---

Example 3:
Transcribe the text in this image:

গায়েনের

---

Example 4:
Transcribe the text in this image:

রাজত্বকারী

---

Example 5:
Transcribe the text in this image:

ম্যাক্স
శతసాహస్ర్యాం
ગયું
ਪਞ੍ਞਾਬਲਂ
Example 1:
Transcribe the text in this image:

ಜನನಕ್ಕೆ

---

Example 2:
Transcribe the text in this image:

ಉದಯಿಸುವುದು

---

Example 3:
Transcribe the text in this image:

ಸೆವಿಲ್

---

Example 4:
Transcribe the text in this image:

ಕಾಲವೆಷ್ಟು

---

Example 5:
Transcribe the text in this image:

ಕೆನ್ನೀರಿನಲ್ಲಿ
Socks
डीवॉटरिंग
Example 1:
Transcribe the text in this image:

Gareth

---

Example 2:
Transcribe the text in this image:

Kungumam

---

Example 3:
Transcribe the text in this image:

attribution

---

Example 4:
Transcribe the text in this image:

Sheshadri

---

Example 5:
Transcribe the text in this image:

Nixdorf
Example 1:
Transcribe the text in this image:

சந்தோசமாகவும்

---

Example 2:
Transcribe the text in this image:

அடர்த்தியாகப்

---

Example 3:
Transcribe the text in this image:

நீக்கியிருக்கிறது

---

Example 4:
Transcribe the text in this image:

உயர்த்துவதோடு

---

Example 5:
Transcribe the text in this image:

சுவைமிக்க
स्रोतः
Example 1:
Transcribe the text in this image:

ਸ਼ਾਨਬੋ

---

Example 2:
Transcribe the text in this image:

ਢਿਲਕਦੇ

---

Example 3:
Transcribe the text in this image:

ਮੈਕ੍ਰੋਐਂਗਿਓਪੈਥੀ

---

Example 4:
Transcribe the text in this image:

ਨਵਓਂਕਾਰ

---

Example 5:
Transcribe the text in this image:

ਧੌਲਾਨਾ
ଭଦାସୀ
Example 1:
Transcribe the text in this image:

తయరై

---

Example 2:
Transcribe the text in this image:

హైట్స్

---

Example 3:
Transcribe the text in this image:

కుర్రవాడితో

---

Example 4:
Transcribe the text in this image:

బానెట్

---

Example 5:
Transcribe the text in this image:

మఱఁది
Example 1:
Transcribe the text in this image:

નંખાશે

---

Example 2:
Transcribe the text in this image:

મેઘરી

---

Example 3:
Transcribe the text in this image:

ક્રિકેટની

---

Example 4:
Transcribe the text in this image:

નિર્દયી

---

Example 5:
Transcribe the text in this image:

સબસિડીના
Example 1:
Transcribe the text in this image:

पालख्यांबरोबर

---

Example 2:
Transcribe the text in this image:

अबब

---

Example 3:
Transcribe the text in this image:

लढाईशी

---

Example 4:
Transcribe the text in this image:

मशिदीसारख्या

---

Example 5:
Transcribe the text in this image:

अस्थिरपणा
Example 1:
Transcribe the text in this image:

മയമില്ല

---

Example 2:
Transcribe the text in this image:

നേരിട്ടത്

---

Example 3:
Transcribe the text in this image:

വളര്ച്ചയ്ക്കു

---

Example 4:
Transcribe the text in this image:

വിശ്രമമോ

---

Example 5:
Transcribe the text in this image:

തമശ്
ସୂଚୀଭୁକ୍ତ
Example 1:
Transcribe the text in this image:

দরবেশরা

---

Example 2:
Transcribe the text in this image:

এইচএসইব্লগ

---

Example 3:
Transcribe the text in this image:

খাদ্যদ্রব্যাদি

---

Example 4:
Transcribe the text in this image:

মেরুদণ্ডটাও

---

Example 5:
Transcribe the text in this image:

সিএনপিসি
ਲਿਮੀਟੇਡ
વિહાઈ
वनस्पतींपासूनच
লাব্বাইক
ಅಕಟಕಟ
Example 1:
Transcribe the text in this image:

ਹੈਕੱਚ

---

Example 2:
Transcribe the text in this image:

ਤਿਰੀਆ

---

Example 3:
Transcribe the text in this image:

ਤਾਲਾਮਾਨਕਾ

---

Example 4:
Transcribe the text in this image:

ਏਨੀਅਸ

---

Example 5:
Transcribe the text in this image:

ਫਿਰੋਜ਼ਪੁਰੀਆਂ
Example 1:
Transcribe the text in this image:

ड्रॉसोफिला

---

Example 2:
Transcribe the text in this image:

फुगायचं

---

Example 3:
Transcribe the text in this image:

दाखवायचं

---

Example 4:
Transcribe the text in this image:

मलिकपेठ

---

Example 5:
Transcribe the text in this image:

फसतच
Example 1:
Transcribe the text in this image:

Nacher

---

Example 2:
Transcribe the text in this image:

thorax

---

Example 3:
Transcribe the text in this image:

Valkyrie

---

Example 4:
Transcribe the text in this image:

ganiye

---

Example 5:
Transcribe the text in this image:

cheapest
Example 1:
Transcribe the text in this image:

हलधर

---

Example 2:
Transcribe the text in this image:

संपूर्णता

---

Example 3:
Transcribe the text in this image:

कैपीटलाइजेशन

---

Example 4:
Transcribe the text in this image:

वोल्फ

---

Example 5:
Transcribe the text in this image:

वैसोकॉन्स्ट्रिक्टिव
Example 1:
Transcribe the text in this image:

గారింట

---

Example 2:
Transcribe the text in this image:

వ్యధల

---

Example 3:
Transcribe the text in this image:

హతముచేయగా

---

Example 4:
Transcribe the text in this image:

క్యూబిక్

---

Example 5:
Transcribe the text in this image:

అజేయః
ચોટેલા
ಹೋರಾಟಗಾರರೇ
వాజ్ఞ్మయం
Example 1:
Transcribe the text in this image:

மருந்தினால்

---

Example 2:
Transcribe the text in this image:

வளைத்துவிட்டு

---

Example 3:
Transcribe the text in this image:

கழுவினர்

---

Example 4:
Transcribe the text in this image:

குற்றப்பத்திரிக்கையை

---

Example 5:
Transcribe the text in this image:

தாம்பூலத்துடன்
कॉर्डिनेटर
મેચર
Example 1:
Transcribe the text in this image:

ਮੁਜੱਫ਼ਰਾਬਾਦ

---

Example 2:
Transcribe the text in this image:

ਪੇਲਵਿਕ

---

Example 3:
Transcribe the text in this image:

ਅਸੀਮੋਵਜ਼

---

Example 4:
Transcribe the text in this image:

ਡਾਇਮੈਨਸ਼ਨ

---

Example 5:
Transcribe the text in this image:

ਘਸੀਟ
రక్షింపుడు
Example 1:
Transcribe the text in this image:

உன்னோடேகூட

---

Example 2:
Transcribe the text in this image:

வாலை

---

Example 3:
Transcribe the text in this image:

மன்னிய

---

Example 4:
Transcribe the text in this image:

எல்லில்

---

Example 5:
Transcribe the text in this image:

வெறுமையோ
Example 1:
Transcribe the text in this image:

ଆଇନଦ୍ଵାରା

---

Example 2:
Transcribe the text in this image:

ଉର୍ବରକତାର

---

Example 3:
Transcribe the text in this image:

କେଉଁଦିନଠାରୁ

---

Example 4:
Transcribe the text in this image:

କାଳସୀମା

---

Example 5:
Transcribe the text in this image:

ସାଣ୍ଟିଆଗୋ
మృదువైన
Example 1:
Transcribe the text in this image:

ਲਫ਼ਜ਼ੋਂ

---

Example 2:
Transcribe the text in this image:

******

Task:
Repeat the listing above line by line, exactly as written.

Written solution:
---

Example 3:
Transcribe the text in this image:

গায়েনের

---

Example 4:
Transcribe the text in this image:

রাজত্বকারী

---

Example 5:
Transcribe the text in this image:

ম্যাক্স
శతసాహస్ర్యాం
ગયું
ਪਞ੍ਞਾਬਲਂ
Example 1:
Transcribe the text in this image:

ಜನನಕ್ಕೆ

---

Example 2:
Transcribe the text in this image:

ಉದಯಿಸುವುದು

---

Example 3:
Transcribe the text in this image:

ಸೆವಿಲ್

---

Example 4:
Transcribe the text in this image:

ಕಾಲವೆಷ್ಟು

---

Example 5:
Transcribe the text in this image:

ಕೆನ್ನೀರಿನಲ್ಲಿ
Socks
डीवॉटरिंग
Example 1:
Transcribe the text in this image:

Gareth

---

Example 2:
Transcribe the text in this image:

Kungumam

---

Example 3:
Transcribe the text in this image:

attribution

---

Example 4:
Transcribe the text in this image:

Sheshadri

---

Example 5:
Transcribe the text in this image:

Nixdorf
Example 1:
Transcribe the text in this image:

சந்தோசமாகவும்

---

Example 2:
Transcribe the text in this image:

அடர்த்தியாகப்

---

Example 3:
Transcribe the text in this image:

நீக்கியிருக்கிறது

---

Example 4:
Transcribe the text in this image:

உயர்த்துவதோடு

---

Example 5:
Transcribe the text in this image:

சுவைமிக்க
स्रोतः
Example 1:
Transcribe the text in this image:

ਸ਼ਾਨਬੋ

---

Example 2:
Transcribe the text in this image:

ਢਿਲਕਦੇ

---

Example 3:
Transcribe the text in this image:

ਮੈਕ੍ਰੋਐਂਗਿਓਪੈਥੀ

---

Example 4:
Transcribe the text in this image:

ਨਵਓਂਕਾਰ

---

Example 5:
Transcribe the text in this image:

ਧੌਲਾਨਾ
ଭଦାସୀ
Example 1:
Transcribe the text in this image:

తయరై

---

Example 2:
Transcribe the text in this image:

హైట్స్

---

Example 3:
Transcribe the text in this image:

కుర్రవాడితో

---

Example 4:
Transcribe the text in this image:

బానెట్

---

Example 5:
Transcribe the text in this image:

మఱఁది
Example 1:
Transcribe the text in this image:

નંખાશે

---

Example 2:
Transcribe the text in this image:

મેઘરી

---

Example 3:
Transcribe the text in this image:

ક્રિકેટની

---

Example 4:
Transcribe the text in this image:

નિર્દયી

---

Example 5:
Transcribe the text in this image:

સબસિડીના
Example 1:
Transcribe the text in this image:

पालख्यांबरोबर

---

Example 2:
Transcribe the text in this image:

अबब

---

Example 3:
Transcribe the text in this image:

लढाईशी

---

Example 4:
Transcribe the text in this image:

मशिदीसारख्या

---

Example 5:
Transcribe the text in this image:

अस्थिरपणा
Example 1:
Transcribe the text in this image:

മയമില്ല

---

Example 2:
Transcribe the text in this image:

നേരിട്ടത്

---

Example 3:
Transcribe the text in this image:

വളര്ച്ചയ്ക്കു

---

Example 4:
Transcribe the text in this image:

വിശ്രമമോ

---

Example 5:
Transcribe the text in this image:

തമശ്
ସୂଚୀଭୁକ୍ତ
Example 1:
Transcribe the text in this image:

দরবেশরা

---

Example 2:
Transcribe the text in this image:

এইচএসইব্লগ

---

Example 3:
Transcribe the text in this image:

খাদ্যদ্রব্যাদি

---

Example 4:
Transcribe the text in this image:

মেরুদণ্ডটাও

---

Example 5:
Transcribe the text in this image:

সিএনপিসি
ਲਿਮੀਟੇਡ
વિહાઈ
वनस्पतींपासूनच
লাব্বাইক
ಅಕಟಕಟ
Example 1:
Transcribe the text in this image:

ਹੈਕੱਚ

---

Example 2:
Transcribe the text in this image:

ਤਿਰੀਆ

---

Example 3:
Transcribe the text in this image:

ਤਾਲਾਮਾਨਕਾ

---

Example 4:
Transcribe the text in this image:

ਏਨੀਅਸ

---

Example 5:
Transcribe the text in this image:

ਫਿਰੋਜ਼ਪੁਰੀਆਂ
Example 1:
Transcribe the text in this image:

ड्रॉसोफिला

---

Example 2:
Transcribe the text in this image:

फुगायचं

---

Example 3:
Transcribe the text in this image:

दाखवायचं

---

Example 4:
Transcribe the text in this image:

मलिकपेठ

---

Example 5:
Transcribe the text in this image:

फसतच
Example 1:
Transcribe the text in this image:

Nacher

---

Example 2:
Transcribe the text in this image:

thorax

---

Example 3:
Transcribe the text in this image:

Valkyrie

---

Example 4:
Transcribe the text in this image:

ganiye

---

Example 5:
Transcribe the text in this image:

cheapest
Example 1:
Transcribe the text in this image:

हलधर

---

Example 2:
Transcribe the text in this image:

संपूर्णता

---

Example 3:
Transcribe the text in this image:

कैपीटलाइजेशन

---

Example 4:
Transcribe the text in this image:

वोल्फ

---

Example 5:
Transcribe the text in this image:

वैसोकॉन्स्ट्रिक्टिव
Example 1:
Transcribe the text in this image:

గారింట

---

Example 2:
Transcribe the text in this image:

వ్యధల

---

Example 3:
Transcribe the text in this image:

హతముచేయగా

---

Example 4:
Transcribe the text in this image:

క్యూబిక్

---

Example 5:
Transcribe the text in this image:

అజేయః
ચોટેલા
ಹೋರಾಟಗಾರರೇ
వాజ్ఞ్మయం
Example 1:
Transcribe the text in this image:

மருந்தினால்

---

Example 2:
Transcribe the text in this image:

வளைத்துவிட்டு

---

Example 3:
Transcribe the text in this image:

கழுவினர்

---

Example 4:
Transcribe the text in this image:

குற்றப்பத்திரிக்கையை

---

Example 5:
Transcribe the text in this image:

தாம்பூலத்துடன்
कॉर्डिनेटर
મેચર
Example 1:
Transcribe the text in this image:

ਮੁਜੱਫ਼ਰਾਬਾਦ

---

Example 2:
Transcribe the text in this image:

ਪੇਲਵਿਕ

---

Example 3:
Transcribe the text in this image:

ਅਸੀਮੋਵਜ਼

---

Example 4:
Transcribe the text in this image:

ਡਾਇਮੈਨਸ਼ਨ

---

Example 5:
Transcribe the text in this image:

ਘਸੀਟ
రక్షింపుడు
Example 1:
Transcribe the text in this image:

உன்னோடேகூட

---

Example 2:
Transcribe the text in this image:

வாலை

---

Example 3:
Transcribe the text in this image:

மன்னிய

---

Example 4:
Transcribe the text in this image:

எல்லில்

---

Example 5:
Transcribe the text in this image:

வெறுமையோ
Example 1:
Transcribe the text in this image:

ଆଇନଦ୍ଵାରା

---

Example 2:
Transcribe the text in this image:

ଉର୍ବରକତାର

---

Example 3:
Transcribe the text in this image:

କେଉଁଦିନଠାରୁ

---

Example 4:
Transcribe the text in this image:

କାଳସୀମା

---

Example 5:
Transcribe the text in this image:

ସାଣ୍ଟିଆଗୋ
మృదువైన
Example 1:
Transcribe the text in this image:

ਲਫ਼ਜ਼ੋਂ

---

Example 2:
Transcribe the text in this image:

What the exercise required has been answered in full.